▶ Polizei in der Kritik: “Einkesselung völlig kontraproduktiv”

Das Vorgehen der Innsbrucker Polizeiführung bei der “Grenzen töten”-Demo wirft erneut viele Fragen auf. Aus der LPD Tirol heißt es, der Mindestabstand wurde nicht eingehalten, “eine Weiterführung des Demomarsches konnte in dieser Art und Weise aus epidemiologischer Sicht nicht toleriert werden”.

Richtig ist, dass der Mindestabstand von zwei Metern teilweise etwas unterschritten wurde. “So eng wie in den Tiroler Skigondeln ist es aber nie geworden”, meint eine Teilnehmerin süffisant. Und: “Alle hatten Masken auf. Wir haben die Coronaregeln sehr ernst genommen.”

Der Demonstrationszug hatte, als er in der Templstraße angekommen war, den Großteil der Strecke schon zurückgelegt. Es gab keine Zwischenfälle, die Demo war laut, aber friedlich. Trotzdem beschloss die Einsatzleitung einen Zugriff. Warum sie ihn zu diesem Zeitpunkt für notwenig erachtete, bleibt offen.

Polizist:innen umstellten daraufhin einen Teil der Demo von allen Seiten.
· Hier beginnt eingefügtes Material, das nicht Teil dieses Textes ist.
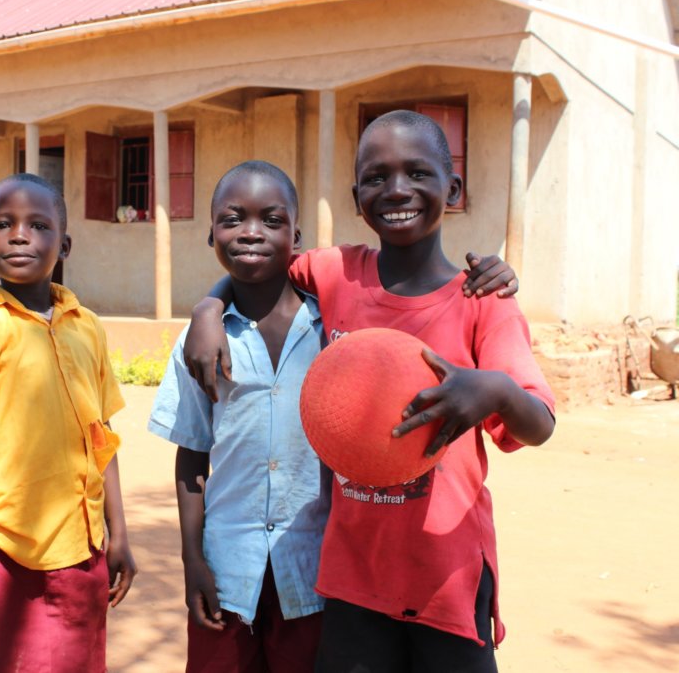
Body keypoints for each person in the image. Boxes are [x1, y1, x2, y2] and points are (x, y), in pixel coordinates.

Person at [187, 111, 555, 672]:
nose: (398, 190)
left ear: (452, 188)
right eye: (377, 177)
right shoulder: (338, 272)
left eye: (418, 173)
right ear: (357, 194)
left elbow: (540, 423)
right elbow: (255, 261)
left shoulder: (484, 303)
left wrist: (497, 390)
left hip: (446, 574)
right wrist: (209, 308)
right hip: (353, 577)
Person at [0, 173, 137, 673]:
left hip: (82, 548)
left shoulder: (86, 325)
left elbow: (102, 440)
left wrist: (119, 534)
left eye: (38, 225)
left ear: (64, 244)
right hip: (3, 549)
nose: (19, 235)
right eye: (2, 225)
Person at [149, 161, 330, 673]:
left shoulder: (330, 328)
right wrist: (192, 561)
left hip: (312, 567)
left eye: (272, 220)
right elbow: (192, 455)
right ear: (211, 233)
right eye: (233, 219)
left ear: (298, 234)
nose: (251, 232)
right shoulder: (199, 342)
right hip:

Teilnehmer:innen berichten einstimmig, dass sie dadurch dicht zusammengedrängt wurden. Ein Teil der Eingekesselten wurde über mehrere Stunden festgehalten, Polizist:innen umringten sie Schulter an Schulter, wie auf Fotos zu sehen ist. Die Begründung, dies sei geschehen, “um die Corona-Regeln umzusetzen” und den Mindestabstand zu gewähren, wirkt angesichts dieser Bilder wenig glaubhaft.

Fakt ist: Die Teilnehmer:innen standen nach der Kesselung viel dichter zusammen als zuvor. Etliche Menschen wurden bei dem Polizeieinsatz verletzt, Demonstrierende wie auch Polizist:innen durch die Kesselung einem erhöhten Ansteckungsrisiko ausgesetzt. Und das alles, weil die Abstände nicht eingehalten worden waren?
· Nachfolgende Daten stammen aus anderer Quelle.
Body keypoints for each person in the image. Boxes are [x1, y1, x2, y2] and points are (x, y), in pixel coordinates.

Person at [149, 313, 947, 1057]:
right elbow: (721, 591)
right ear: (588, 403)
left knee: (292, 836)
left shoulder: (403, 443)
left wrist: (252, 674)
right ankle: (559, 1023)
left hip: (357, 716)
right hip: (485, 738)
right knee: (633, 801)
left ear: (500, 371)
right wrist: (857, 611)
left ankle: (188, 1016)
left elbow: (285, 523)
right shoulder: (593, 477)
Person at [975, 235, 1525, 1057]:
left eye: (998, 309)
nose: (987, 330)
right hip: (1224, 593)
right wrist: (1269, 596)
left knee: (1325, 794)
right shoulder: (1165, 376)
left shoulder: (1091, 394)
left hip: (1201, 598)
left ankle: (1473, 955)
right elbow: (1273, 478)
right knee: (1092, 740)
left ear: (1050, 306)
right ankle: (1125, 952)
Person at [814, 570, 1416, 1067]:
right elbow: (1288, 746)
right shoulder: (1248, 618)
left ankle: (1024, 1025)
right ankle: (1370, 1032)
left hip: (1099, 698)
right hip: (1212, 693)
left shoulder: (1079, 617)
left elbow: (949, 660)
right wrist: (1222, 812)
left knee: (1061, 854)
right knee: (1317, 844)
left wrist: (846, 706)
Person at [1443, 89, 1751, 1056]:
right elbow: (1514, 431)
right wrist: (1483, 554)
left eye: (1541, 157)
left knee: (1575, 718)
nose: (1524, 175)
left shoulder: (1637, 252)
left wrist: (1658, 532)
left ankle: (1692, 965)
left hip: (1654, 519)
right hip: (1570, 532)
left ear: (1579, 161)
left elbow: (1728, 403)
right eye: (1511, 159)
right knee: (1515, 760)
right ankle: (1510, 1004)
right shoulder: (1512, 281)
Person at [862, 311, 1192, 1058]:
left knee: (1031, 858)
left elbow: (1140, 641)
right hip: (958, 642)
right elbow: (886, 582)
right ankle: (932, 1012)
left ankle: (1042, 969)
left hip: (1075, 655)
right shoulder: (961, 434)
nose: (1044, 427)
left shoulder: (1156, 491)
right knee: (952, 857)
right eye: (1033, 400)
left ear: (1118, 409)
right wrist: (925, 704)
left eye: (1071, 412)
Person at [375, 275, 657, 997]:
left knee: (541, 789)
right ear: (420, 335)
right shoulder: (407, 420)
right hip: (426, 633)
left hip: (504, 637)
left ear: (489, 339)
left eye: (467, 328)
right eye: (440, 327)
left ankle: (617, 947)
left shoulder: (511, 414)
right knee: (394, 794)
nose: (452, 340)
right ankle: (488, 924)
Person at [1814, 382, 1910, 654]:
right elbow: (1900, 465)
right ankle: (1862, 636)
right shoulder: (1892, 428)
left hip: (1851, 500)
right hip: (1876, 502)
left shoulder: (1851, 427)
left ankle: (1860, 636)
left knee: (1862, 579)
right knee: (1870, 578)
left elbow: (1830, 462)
“Die Begründung der Polizei ist völlig lächerlich. Sie hat durch die Kesselung ein Gesundheitsrisiko geschaffen, das vorher nicht existiert hat und die Gesundheit aller aufs Spiel gesetzt”, meint ein Aktivist. “Hier wurde gezielt versucht antirassistiche Proteste zu unterdrücken und zu kriminalisieren”, glaubt er.
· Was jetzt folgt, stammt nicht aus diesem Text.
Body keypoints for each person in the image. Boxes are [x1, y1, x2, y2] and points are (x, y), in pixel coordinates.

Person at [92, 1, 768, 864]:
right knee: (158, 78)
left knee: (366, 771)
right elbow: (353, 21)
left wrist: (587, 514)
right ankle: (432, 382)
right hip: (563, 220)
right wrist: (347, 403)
Es ist bereits der zweite Polizeieinsatz innerhalb eines Monats, der aus dem Ruder gelaufen ist. Beide fanden unter der Einsatzleitung von Florian Greil statt. Das Nicht-Eingreifen bei der Corona-Demo am 1. Januar, bei der die Teilnehmer:innen bewusst auf Mundschutz und Abstand verzichtet hatten, rechtfertigte er damals so: “Da es sich bei den Maßnahmenkritikern um ca. 800 Personen handelte, war eine allfällige Auflösung des ‘Coronaspazierganges’ mit verhältnismäßigen Maßnahmen nicht umsetzbar.”